Perhaps the most familiar owl, the barn owl will often hunt during the daytime and can be seen ‘quartering’ over fields and grasslands looking for its next small mammal meal.
However, barn owls are also perfectly adapted to hunt in darkness with deadly precision: their silent flight and heart-shaped face which directs high-frequency sounds, help them to find mice and voles in the vegetation.
How to Identify
Unmistakeable: the barn owl is ghostly white below, mottled silver-grey and buff above with a heart-shaped, white face and black eyes.
Where to Find
Widespread, absent from the Highlands of Scotland.
How People Can Help
Although widespread across Britain and even the world, barn owls have suffered huge declines here over the last 50 years due to agricultural intensification and habitat loss.
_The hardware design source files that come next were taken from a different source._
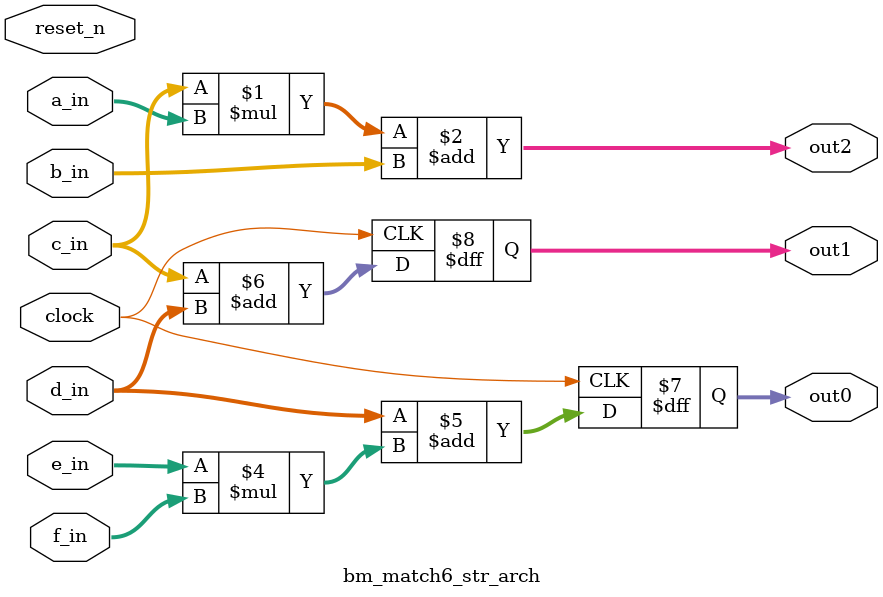
<source format=v>

`define BITS0 9         // Bit width of the operands
`define BITS2 18         // Bit width of the operands

// sees if the softaware matches simple primitives 
module 	bm_match6_str_arch(clock, 
		reset_n, 
		a_in, 
		b_in,
		c_in, 
		d_in, 
		e_in, 
		f_in, 
		out0,
		out1,
		out2,
);

// SIGNAL DECLARATIONS
input	clock;
input 	reset_n;

input [`BITS0-1:0] a_in;
input [`BITS0-1:0] b_in;
input [`BITS0-1:0] c_in;
input [`BITS0-1:0] d_in;
input [`BITS0-1:0] e_in;
input [`BITS0-1:0] f_in;

output [`BITS2-1:0] out0;
output [`BITS2-1:0] out1;
output [`BITS2-1:0] out2;

reg [`BITS2-1:0] out0;
reg [`BITS2-1:0] out1;
wire [`BITS2-1:0] out2;

assign out2 = c_in * a_in + b_in;

always @(posedge clock)
begin
	out0 <= d_in + e_in * f_in;
	out1 <= c_in + d_in;
end

endmodule

</source>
Working with farmers, landowners, other organisations and local people, The Wildlife Trusts have helped to halt this decline by providing suitable nestboxes and managing habitats for their benefit and the benefit of their small mammal prey. You can help barn owls to bounce back by volunteering for your local Wildlife Trust and helping with everything from nestbox schemes to habitat maintenance.
Did you know?
Throughout history, barn owls have been known by many different names such as ‘ghost owl’, ‘church owl’ and ‘screech owl’. But the name ‘demon owl’, in particular, illustrates how they were considered by some rural populations – something not so difficult to understand when you hear its piercing call.